━━ Exercise material

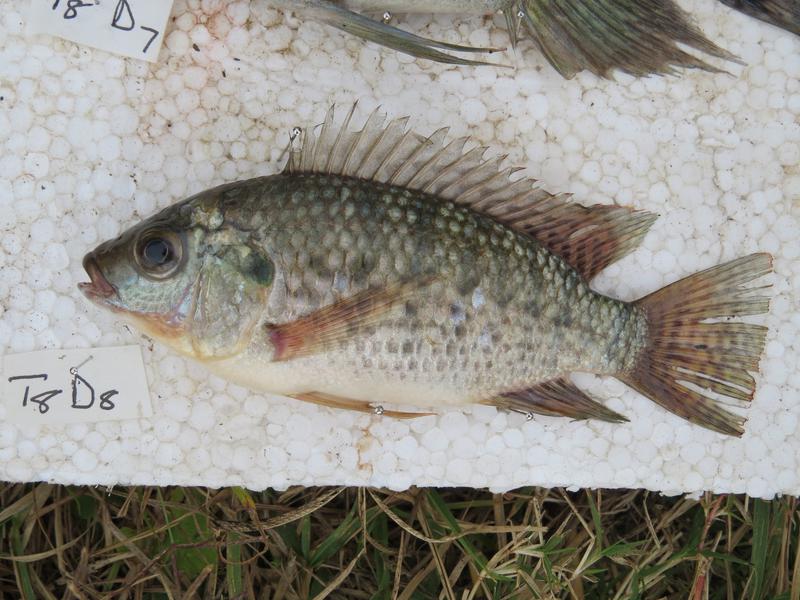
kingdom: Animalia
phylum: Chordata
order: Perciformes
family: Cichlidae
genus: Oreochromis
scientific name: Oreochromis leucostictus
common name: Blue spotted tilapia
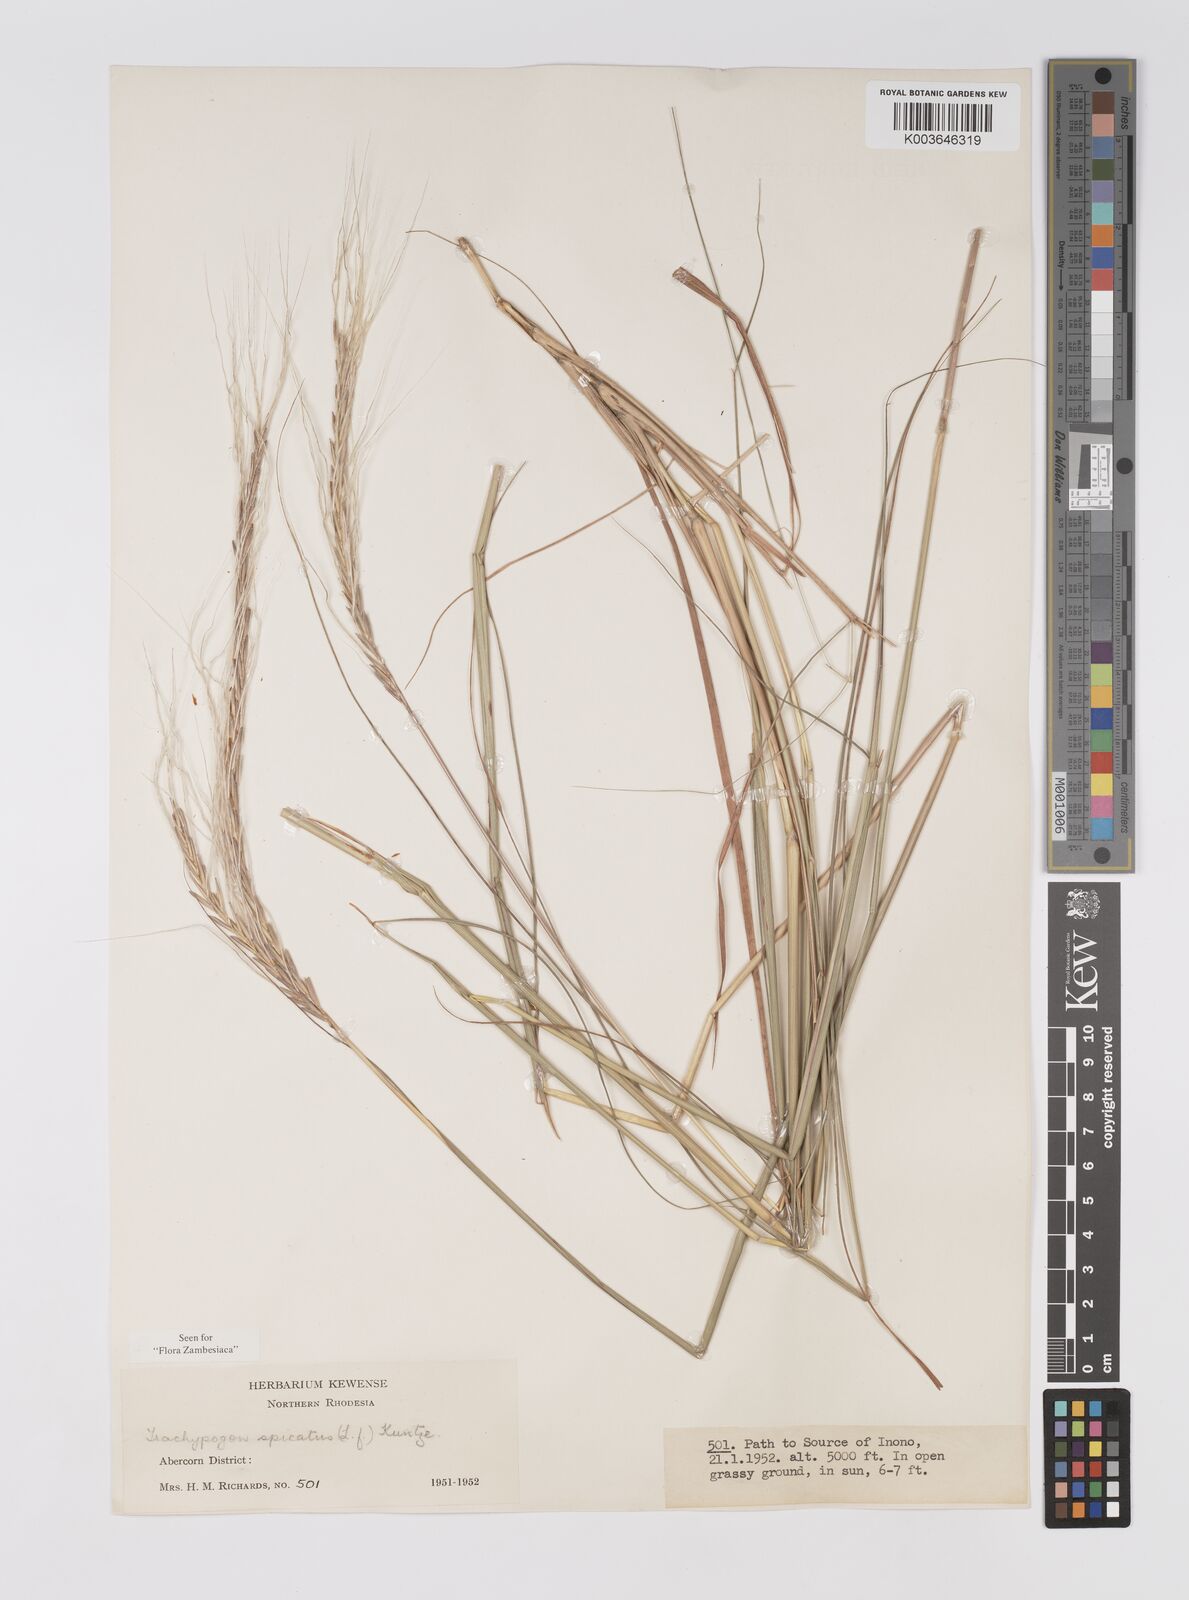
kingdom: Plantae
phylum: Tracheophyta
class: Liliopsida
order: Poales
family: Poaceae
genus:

━━━━

#### [What to produce]
Reproduce every line of the data above without any changes, but leave out the pictures.

#### [Task result]
kingdom: Animalia
phylum: Chordata
order: Perciformes
family: Cichlidae
genus: Oreochromis
scientific name: Oreochromis leucostictus
common name: Blue spotted tilapia
kingdom: Plantae
phylum: Tracheophyta
class: Liliopsida
order: Poales
family: Poaceae
genus:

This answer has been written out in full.